Le fait est que nous sommes dans une période sans précédent dans l’histoire et que les divergences par rapport aux rapports de prix historiques resteront probablement la norme. L’écart entre le pétrole et le gaz naturel est le signe que le schéma des hauts et des bas du gaz naturel pourrait rester en place même si le marché du gaz tend à se redresser au printemps.

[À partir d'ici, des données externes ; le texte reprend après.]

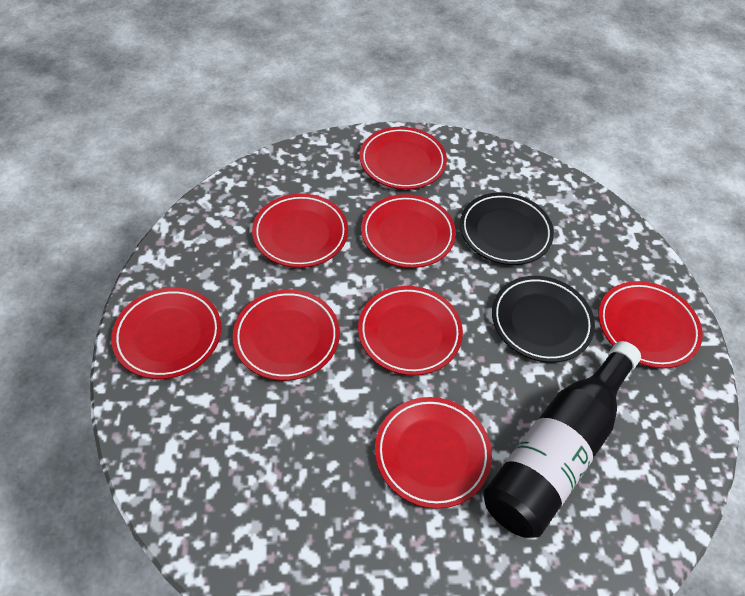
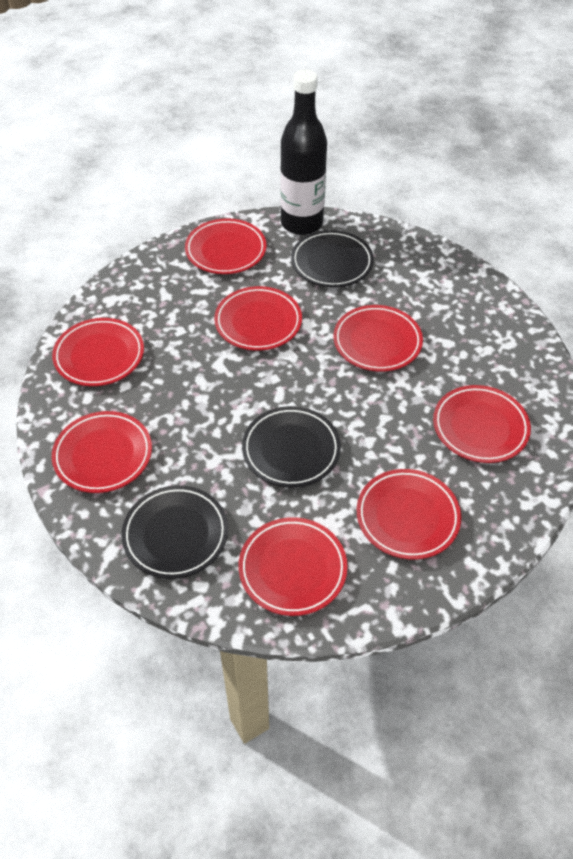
black plate: [460,192,554,265] [492,276,595,363] = 2 -> [121,485,228,579] [242,406,341,487] [291,230,374,287] = 3

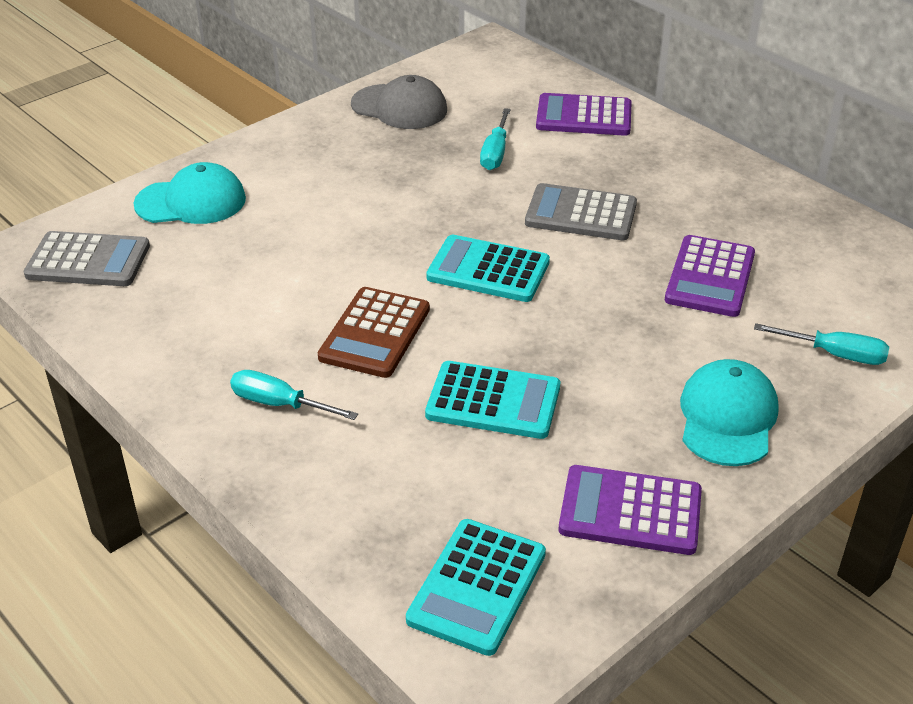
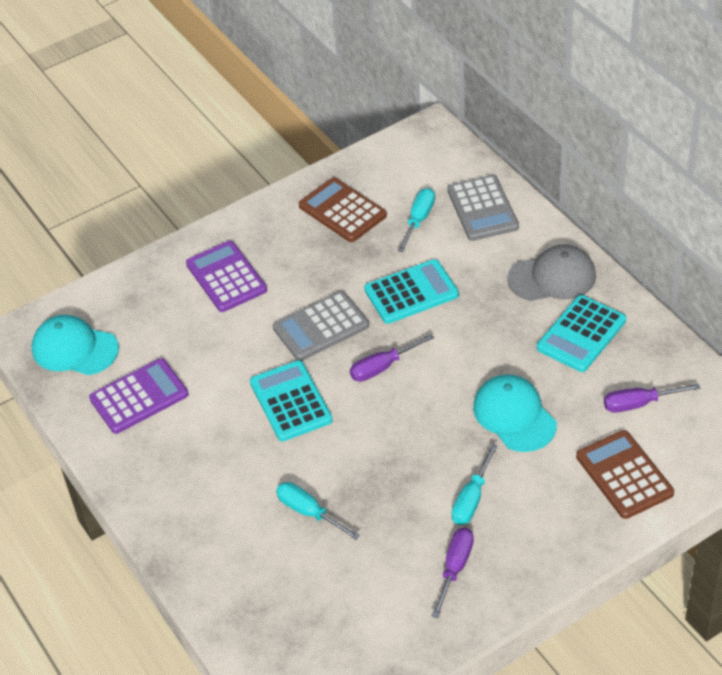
brown calculator: [318,287,430,378] = 1 -> [299,178,387,242] [576,430,674,519] = 2
purple calculator: [536,93,632,136] [559,465,702,555] [665,235,755,317] = 3 -> [89,358,189,434] [186,241,267,312] = 2
purple screwdriver: none = 0 -> [350,334,434,382] [432,528,474,618] [604,383,700,413] = 3

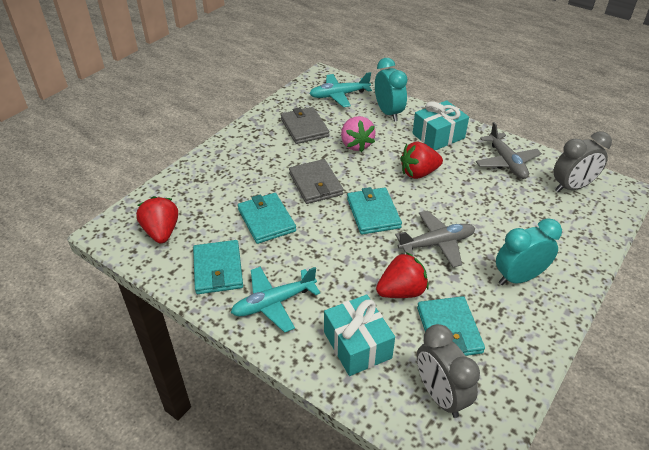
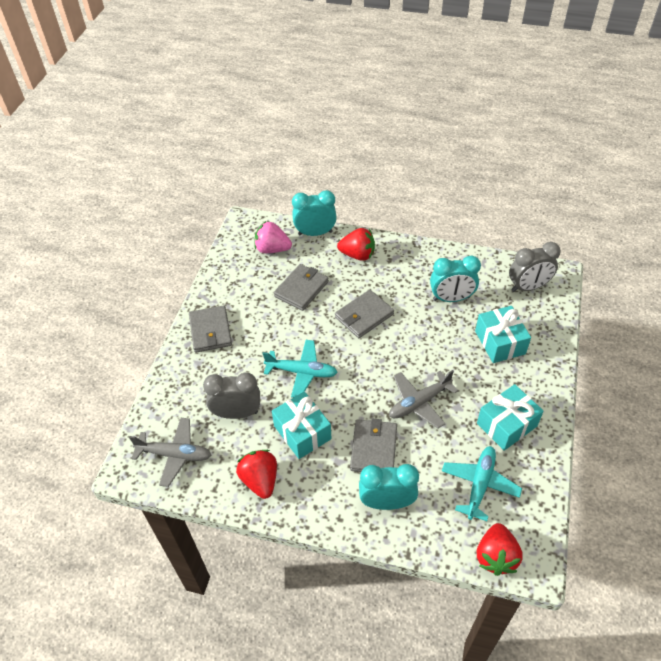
grey wallet: [281,107,329,144] [289,159,343,204] = 2 -> [189,305,232,353] [274,264,329,311] [335,290,394,338] [350,418,397,472] = 4
turquoise clock: [375,58,408,121] [496,218,562,285] = 2 -> [292,190,337,236] [359,464,419,510] [430,256,481,302] = 3
turquoise gift: [324,295,395,376] [412,100,469,150] = 2 -> [272,391,331,459] [475,306,531,363] [477,384,543,451] = 3
turquoise wallet: [193,240,243,294] [238,193,296,244] [347,187,402,235] [417,296,485,356] = 4 -> none = 0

La voie la plus directe pour une position à risque sur le marché du gaz naturel passe par les contrats à terme et les options à terme qui se négocient sur la division NYMEX de la CME. Le Fonds américain pour le gaz naturel (UNG) offre une alternative sans effet de levier aux participants au marché qui cherchent à prendre des risques sur le produit énergétique sans s’aventurer dans l’arène des contrats à terme. Voici les principaux titres les plus récents du résumé du fonds UNG :

Source : Yahoo Finance

L’UNG dispose d’un actif net de 428,90 millions de dollars, négocie en moyenne plus de 4,1 millions d’actions chaque jour et affiche un ratio de dépenses de 1,28 %. Les contrats à terme de mai sur le gaz naturel sont passés de 1,555 $ à 1,806 $ le vendredi 17 avril, soit une hausse de 16,14 %.

Source : Barchart

Jeudi dernier, l’UNG est passée de 11,77 dollars à 13,55 dollars par action, soit 15,1 %. L’ETF a suivi le prix des contrats à terme du mois de mai et a également mis en place une inversion de tendance haussière sur le graphique quotidien.

Le chemin futur de moindre résistance pour le prix des contrats à terme du gaz naturel dépendra de la capacité du prix à mettre fin à son schéma de hauts et de bas plus bas. À la fin de la semaine dernière, les niveaux de support technique et de résistance sur le graphique hebdomadaire s’élevaient à 1,519 et 1,918 dollars. À environ 1,75 $, le produit énergétique se situait juste au-dessus du point médian de la fourchette de négociation, mais la tendance baissière des prix est restée intacte.

Le rapport Hecht sur les produits de base est l’un des rapports les plus complets disponibles aujourd’hui de la part de l’auteur classé deuxième pour les produits de base et les métaux précieux. Mon rapport hebdomadaire couvre les mouvements du marché de 20 produits de base différents et fournit des appels haussiers, baissiers et neutres, des recommandations de trading directionnel et des idées d’actions pour les traders. Je viens de retravailler le rapport pour le rendre très exploitable !

Divulgation : Je n’ai/nous n’avons aucune position sur les actions mentionnées et je ne prévois pas d’en prendre dans les 72 heures à venir. J’ai écrit cet article moi-même, et il exprime mes propres opinions. Je ne reçois aucune compensation pour cela (autre que celle de Seeking Alpha). Je n’ai aucune relation d’affaires avec une entreprise dont les actions sont mentionnées dans cet article.

Divulgation supplémentaire : L’auteur a toujours des positions sur les marchés des matières premières en contrats à terme, options, produits ETF/ETN et actions de matières premières. Ces positions longues et courtes ont tendance à changer en cours de journée.